Filling out the MC 371 form accurately is crucial for families seeking to extend their Medi-Cal benefits to additional family members. Here are key takeaways to ensure the process goes smoothly:

  1. Ensure that the Applicant/Caretaker's information is filled out completely, including their full name, relationship to the children, and contact information.
  2. When listing family members, detail their names as they appear on their birth certificates, along with their genders, dates of birth, and whether they are currently pregnant or applying for Medi-Cal.
  3. Provide Social Security Numbers and information on U.S. citizenship or the date of arrival in the U.S. for all family members where applicable.
  4. For each person requesting Medi-Cal, indicate if they have a physical, mental, emotional, or developmental disability, including the date the disability began.
  5. Include information about any current health or dental insurance coverage, including Medicare, and specify if someone in the family has filed a lawsuit due to an accident or injury.
  6. If seeking retroactive Medi-Cal coverage for medical expenses incurred in the last three months, provide the requested months of coverage and list the names of those needing retroactive coverage.

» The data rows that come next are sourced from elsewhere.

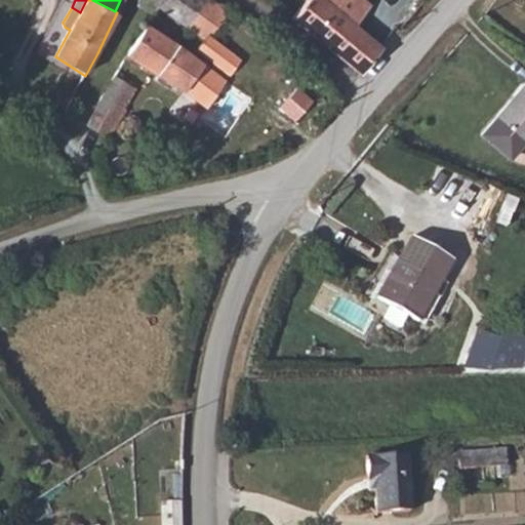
[(158,0),(136,0),(135,7),(152,11),(156,5),(158,0)]
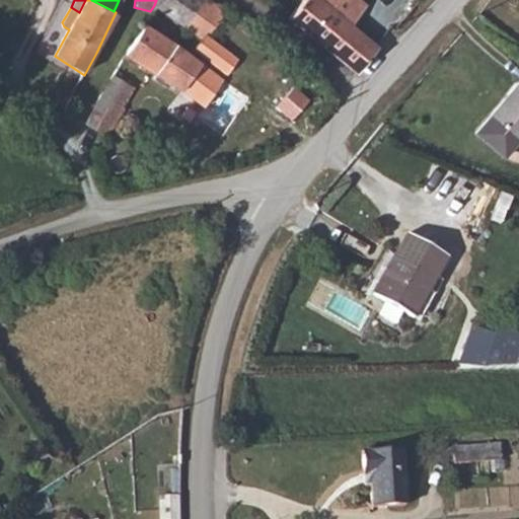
[(186,27),(203,0),(156,0),(154,5),(186,27)]
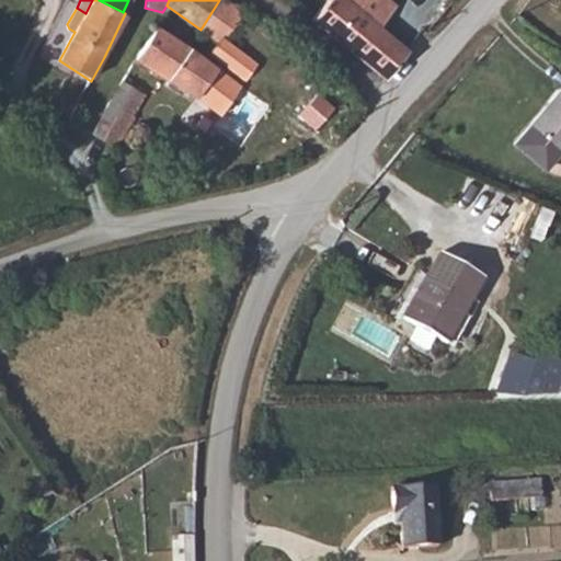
[(222,37),(243,8),(220,0),(219,0),(201,30),(217,41),(207,53),(243,80),(255,64),(222,37)]
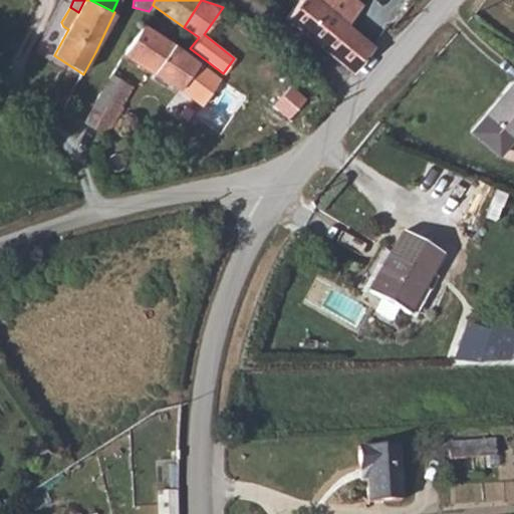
[(352,73),(374,47),(346,24),(362,4),(357,0),(299,0),(285,17),(352,73)]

  7. Disclose family income accurately, listing the source of income, frequency, and total gross income for each person listed in the application. Do not forget to include child and spousal support received.
  8. List monthly expenses comprehensively, including costs related to child day care or care for disabled dependents, court-ordered child, and spousal support payments.

By following these guidelines and completing the MC 371 form with accurate and complete information, families can navigate the Medi-Cal application process more efficiently, helping ensure that all eligible family members receive the coverage they need.